Un decreto vuoto. Per qualcuno soltanto propagandistico ed elettorale, utile solamente ad attrarre qualche voto in vista delle elezioni europee di giugno e senza provvedimenti che possano realmente avere un impatto sulla sanità pubblica. Tanto più se consideriamo le risorse quasi inesistenti messe a disposizione per risolvere davvero il problema. Il decreto liste d’attese si appresta a essere approvato in seconda lettura dalla Camera dei deputati, con il voto finale atteso oggi, dopo le dichiarazioni di voto che inizieranno alle 11.
Ieri l’Aula di Montecitorio ha prima respinto le pregiudiziali con 162 voti contrari e 90 favorevoli, e poi ha completato l’esame degli emendamenti, respingendoli tutti. Dopo si è passati agli ordini del giorno. Approvati uno di Fratelli d’Italia e uno delle opposizioni che chiedono un impegno per la stabilizzazione del personale Aifa.
In rivolta
Ma le proteste dell’opposizione contro il decreto per tagliare le liste d’attesa non si sono placate, anche perché non è cambiato il provvedimento, rimanendo – come viene definito proprio dalla minoranza – una scatola vuota e nient’altro che un atto di propaganda che non risolve concretamente nulla sulle liste d’attesa. Punto sollevato, per esempio, dalla capogruppo di Alleanza Verdi-Sinistra alla Camera, Luana Zanella, che evidenzia come il decreto non risolva “nessuna delle criticità” che causano le liste d’attesa infinite nella sanità “e che hanno determinato l’abbandono delle cure da parte di milioni di persone”.
Anzi, sottolinea Zanella, il decreto “aumenta la burocrazia, prevedendo almeno 7 decreti attuativi, ma non aumenta le risorse e non prevede un piano straordinario di assunzioni, sottoponendo ogni previsione al vincolo delle risorse disponibili”.

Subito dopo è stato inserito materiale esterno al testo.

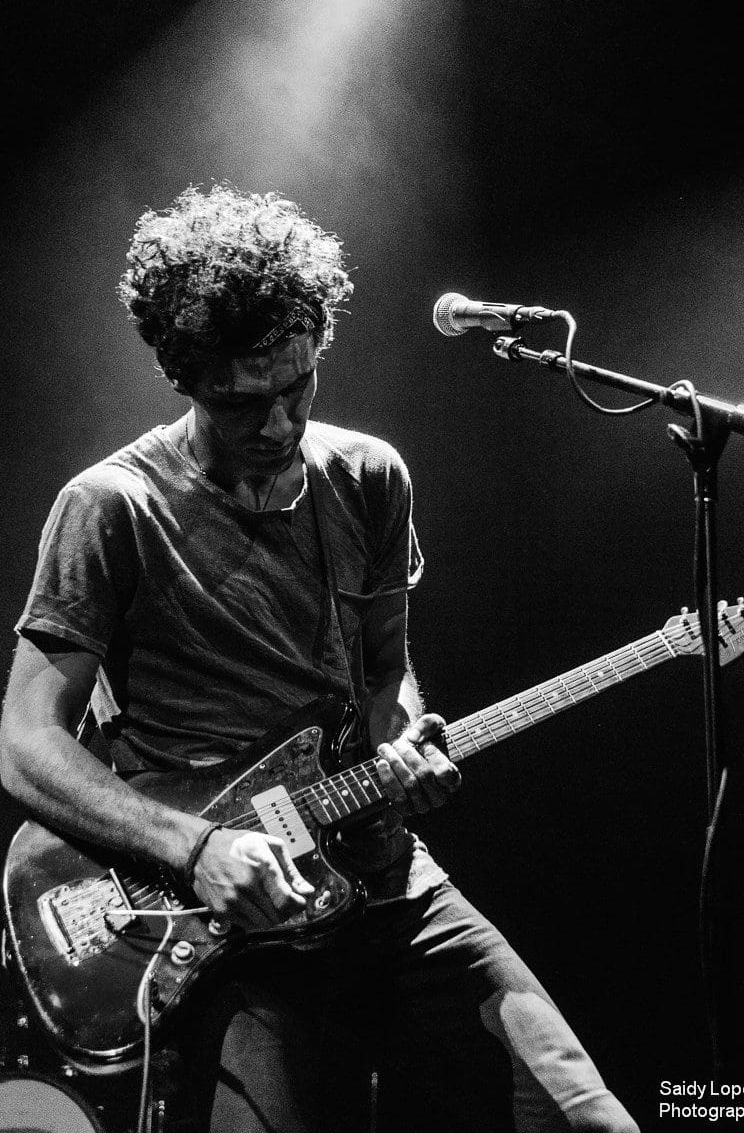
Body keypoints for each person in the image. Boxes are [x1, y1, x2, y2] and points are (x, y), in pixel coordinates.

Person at [0, 184, 638, 1133]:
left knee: (588, 1123)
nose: (276, 424)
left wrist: (403, 744)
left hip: (387, 886)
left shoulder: (369, 476)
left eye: (295, 388)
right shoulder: (111, 507)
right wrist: (195, 847)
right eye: (239, 401)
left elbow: (383, 677)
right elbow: (24, 743)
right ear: (182, 375)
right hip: (229, 922)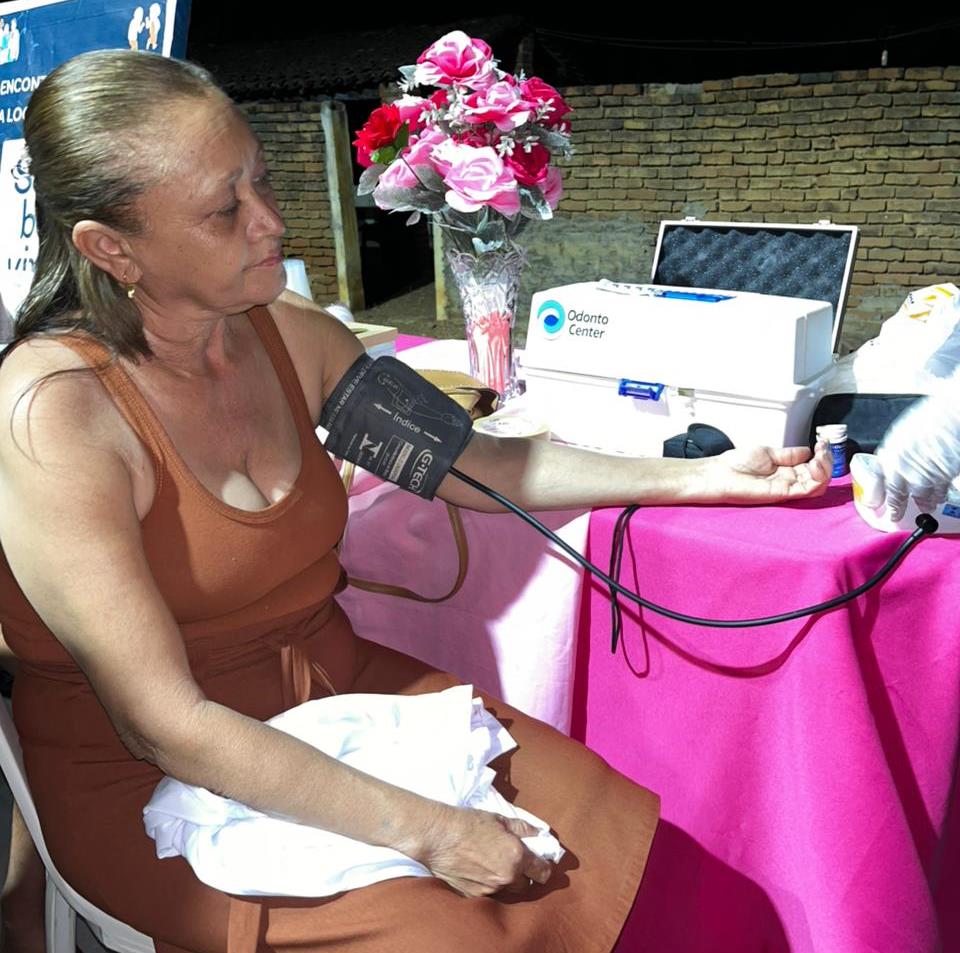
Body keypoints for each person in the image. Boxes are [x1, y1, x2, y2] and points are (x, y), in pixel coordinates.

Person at [0, 50, 832, 953]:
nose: (271, 221)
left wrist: (702, 478)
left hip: (342, 697)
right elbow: (164, 724)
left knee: (650, 864)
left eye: (261, 180)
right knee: (464, 935)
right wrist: (432, 830)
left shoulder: (289, 335)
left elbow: (476, 463)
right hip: (156, 773)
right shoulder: (55, 417)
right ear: (111, 248)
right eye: (223, 210)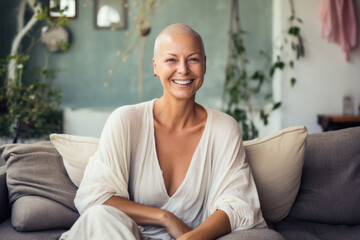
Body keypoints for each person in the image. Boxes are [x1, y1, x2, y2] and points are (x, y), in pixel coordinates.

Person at [60, 23, 266, 240]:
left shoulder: (224, 129)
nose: (183, 69)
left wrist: (193, 238)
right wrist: (165, 217)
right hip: (124, 235)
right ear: (156, 66)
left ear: (204, 65)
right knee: (98, 217)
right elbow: (95, 197)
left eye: (193, 59)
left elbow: (238, 205)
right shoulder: (126, 121)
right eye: (171, 60)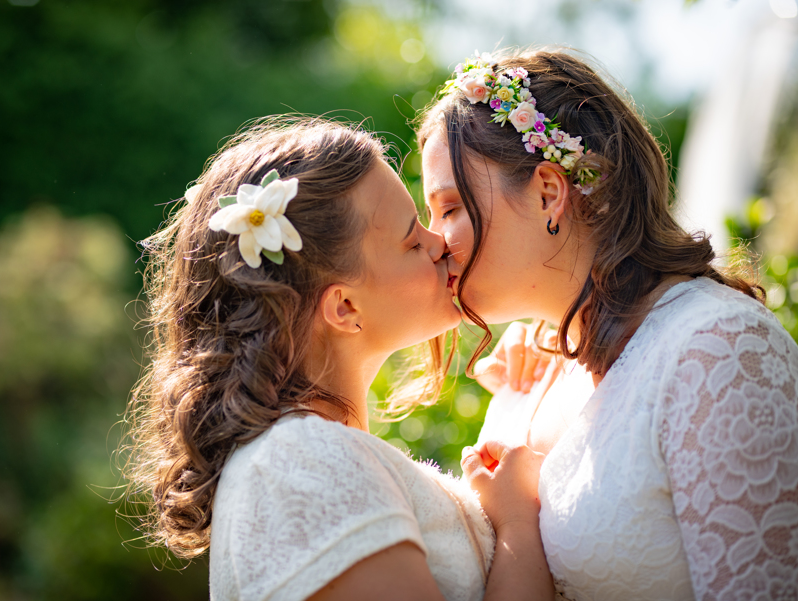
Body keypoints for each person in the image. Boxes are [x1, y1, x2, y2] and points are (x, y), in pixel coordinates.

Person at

L’unica certezza, per Zanella, è che il provvedimento “promuove i privati: l’articolo 3 prevede la costituzione di un Centro Unico di Prenotazione che includerebbe le strutture sanitarie private alle quali, per l’accreditamento, non viene richiesto il possesso di prestazioni e servizi sanitari con gli stessi requisiti organizzativi e di organico della sanità pubblica, e neanche l’obbligo di essere in regola con i rinnovi contrattuali in modo parallelo a quelli previsti dalla sanità pubblica e alle scadenze contrattualmente fissate. Un regalo alle lobby della salute che noi non possiamo accettare”.
Scatola vuota
Il provvedimento è nient’altro che una “scatola vuota” per Andrea Quartini, capogruppo del Movimento 5 Stelle in commissione Affari sociali alla Camera. Un “meccanismo propagandistico” che verrebbe confermato anche dalla “difficoltà della maggioranza a replicare alle nostre dichiarazioni”.
In un Paese in cui mancano, secondo le stime, 5mila medici di famiglia, 150mila infermieri e 180mila Oss, il problema andrebbe affrontato diversamente a suo avviso. Per Riccardo Ricciardi, vicepresidente del Movimento 5 Stelle, siamo di fronte a una “schifosissima operazione di marketing politico, in cui si individua nei problemi della sanità un bacino di voti. Si fa quindi un decreto per prendere dei voti senza però metterci niente. Questo è quello che milioni di persone hanno subito e continuano a subire: si va oltre la politica, è una becera e gravissima strumentalizzazione”.
Torna sulla pregiudiziale di merito il deputato del Pd, Marco Furfaro, presentata dai dem perché ritiene il provvedimento una “scatola vuota, senza norme di sostanza e interventi strutturali. Un provvedimento mirato a distruggere il Ssn e a favorire il sistema privato che non inciderà per niente sulle lunghissime liste d’attesa”.
Per Furfaro a un problema urgente come quello delle liste d’attesa, il governo ha “risposto con un decreto fuffa: siete celeri nel fare condoni ma rimandate a data da destinarsi persino le poche misure che avete previsto per la sanità. Finanziate appalti dell’immigrazione all’Albania, società di calcio ed evasori ma non riuscite a dare un euro per le persone che soffrono né per il personale medico”, accusa l’esponente dem. Critiche arrivano anche da Azione, con il deputato Antonio D’Alessio che annuncia il voto contrario a un provvedimento “che non risolve i problemi e, soprattutto, non prevede le necessarie coperture finanziarie”.